## Task details
Keep the pictures out while you transcribe the listing below exactly.

## Data shown
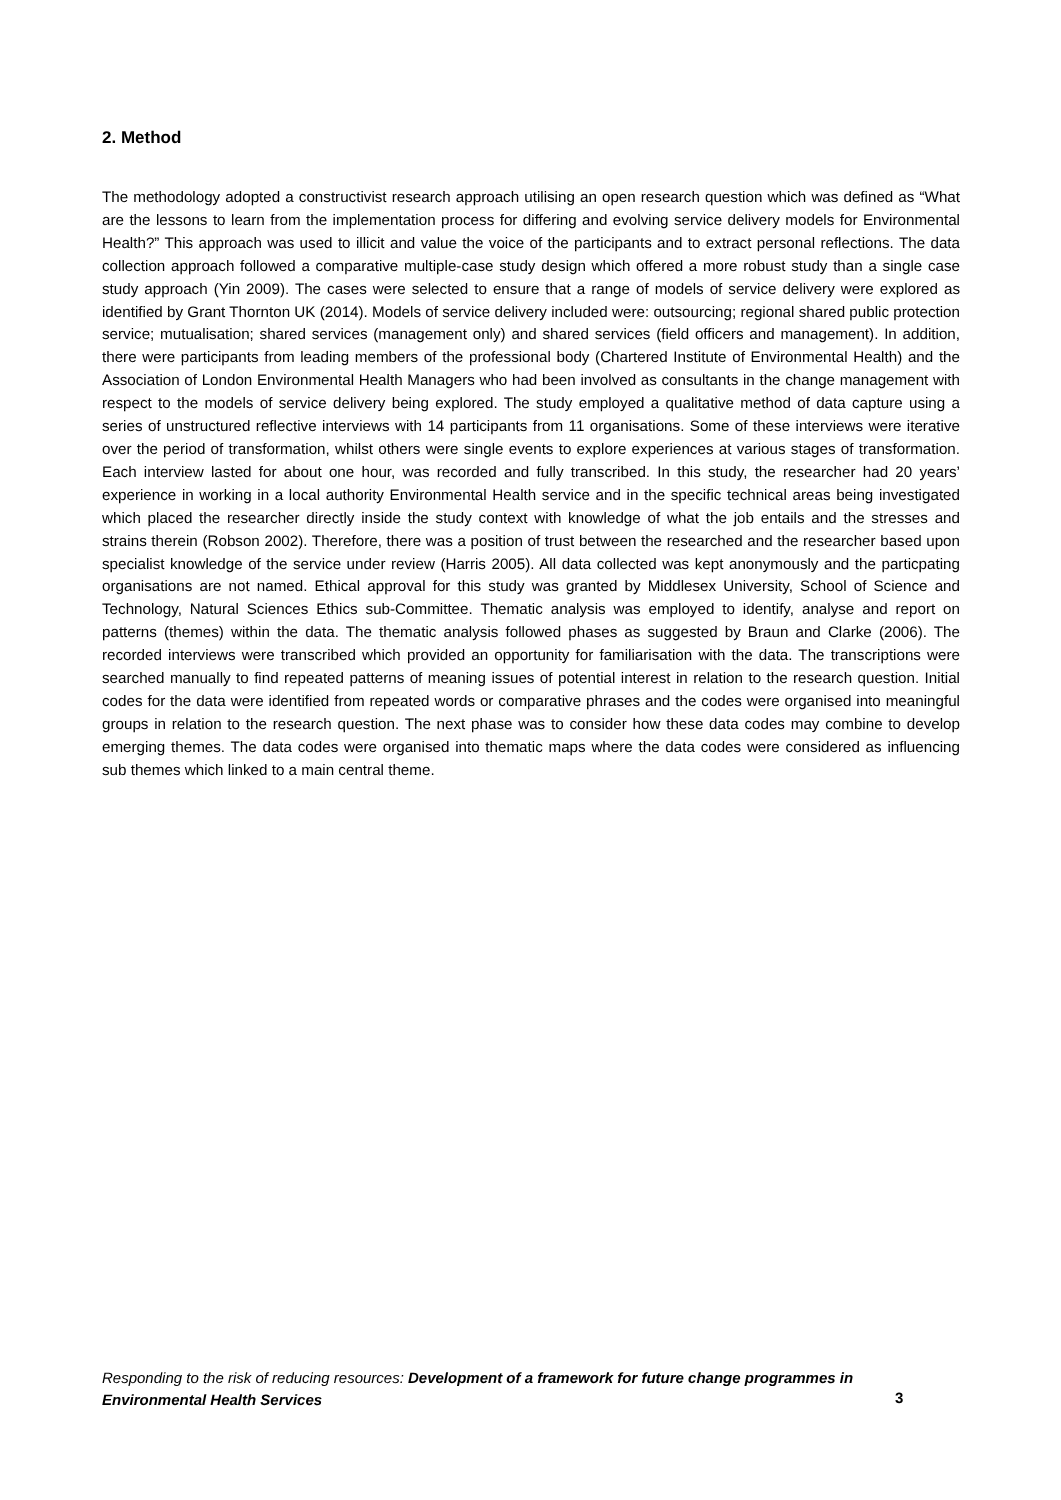2. Method
The methodology adopted a constructivist research approach utilising an open research question which was defined as “What are the lessons to learn from the implementation process for differing and evolving service delivery models for Environmental Health?” This approach was used to illicit and value the voice of the participants and to extract personal reflections. The data collection approach followed a comparative multiple-case study design which offered a more robust study than a single case study approach (Yin 2009). The cases were selected to ensure that a range of models of service delivery were explored as identified by Grant Thornton UK (2014). Models of service delivery included were: outsourcing; regional shared public protection service; mutualisation; shared services (management only) and shared services (field officers and management). In addition, there were participants from leading members of the professional body (Chartered Institute of Environmental Health) and the Association of London Environmental Health Managers who had been involved as consultants in the change management with respect to the models of service delivery being explored. The study employed a qualitative method of data capture using a series of unstructured reflective interviews with 14 participants from 11 organisations. Some of these interviews were iterative over the period of transformation, whilst others were single events to explore experiences at various stages of transformation. Each interview lasted for about one hour, was recorded and fully transcribed. In this study, the researcher had 20 years’ experience in working in a local authority Environmental Health service and in the specific technical areas being investigated which placed the researcher directly inside the study context with knowledge of what the job entails and the stresses and strains therein (Robson 2002). Therefore, there was a position of trust between the researched and the researcher based upon specialist knowledge of the service under review (Harris 2005). All data collected was kept anonymously and the particpating organisations are not named. Ethical approval for this study was granted by Middlesex University, School of Science and Technology, Natural Sciences Ethics sub-Committee. Thematic analysis was employed to identify, analyse and report on patterns (themes) within the data. The thematic analysis followed phases as suggested by Braun and Clarke (2006). The recorded interviews were transcribed which provided an opportunity for familiarisation with the data. The transcriptions were searched manually to find repeated patterns of meaning issues of potential interest in relation to the research question. Initial codes for the data were identified from repeated words or comparative phrases and the codes were organised into meaningful groups in relation to the research question. The next phase was to consider how these data codes may combine to develop emerging themes. The data codes were organised into thematic maps where the data codes were considered as influencing sub themes which linked to a main central theme.
Responding to the risk of reducing resources: Development of a framework for future change programmes in Environmental Health Services
3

## Solution for this problem
2. Method
The methodology adopted a constructivist research approach utilising an open research question which was defined as “What are the lessons to learn from the implementation process for differing and evolving service delivery models for Environmental Health?” This approach was used to illicit and value the voice of the participants and to extract personal reflections. The data collection approach followed a comparative multiple-case study design which offered a more robust study than a single case study approach (Yin 2009). The cases were selected to ensure that a range of models of service delivery were explored as identified by Grant Thornton UK (2014). Models of service delivery included were: outsourcing; regional shared public protection service; mutualisation; shared services (management only) and shared services (field officers and management). In addition, there were participants from leading members of the professional body (Chartered Institute of Environmental Health) and the Association of London Environmental Health Managers who had been involved as consultants in the change management with respect to the models of service delivery being explored. The study employed a qualitative method of data capture using a series of unstructured reflective interviews with 14 participants from 11 organisations. Some of these interviews were iterative over the period of transformation, whilst others were single events to explore experiences at various stages of transformation. Each interview lasted for about one hour, was recorded and fully transcribed. In this study, the researcher had 20 years’ experience in working in a local authority Environmental Health service and in the specific technical areas being investigated which placed the researcher directly inside the study context with knowledge of what the job entails and the stresses and strains therein (Robson 2002). Therefore, there was a position of trust between the researched and the researcher based upon specialist knowledge of the service under review (Harris 2005). All data collected was kept anonymously and the particpating organisations are not named. Ethical approval for this study was granted by Middlesex University, School of Science and Technology, Natural Sciences Ethics sub-Committee. Thematic analysis was employed to identify, analyse and report on patterns (themes) within the data. The thematic analysis followed phases as suggested by Braun and Clarke (2006). The recorded interviews were transcribed which provided an opportunity for familiarisation with the data. The transcriptions were searched manually to find repeated patterns of meaning issues of potential interest in relation to the research question. Initial codes for the data were identified from repeated words or comparative phrases and the codes were organised into meaningful groups in relation to the research question. The next phase was to consider how these data codes may combine to develop emerging themes. The data codes were organised into thematic maps where the data codes were considered as influencing sub themes which linked to a main central theme.
Responding to the risk of reducing resources: Development of a framework for future change programmes in Environmental Health Services
3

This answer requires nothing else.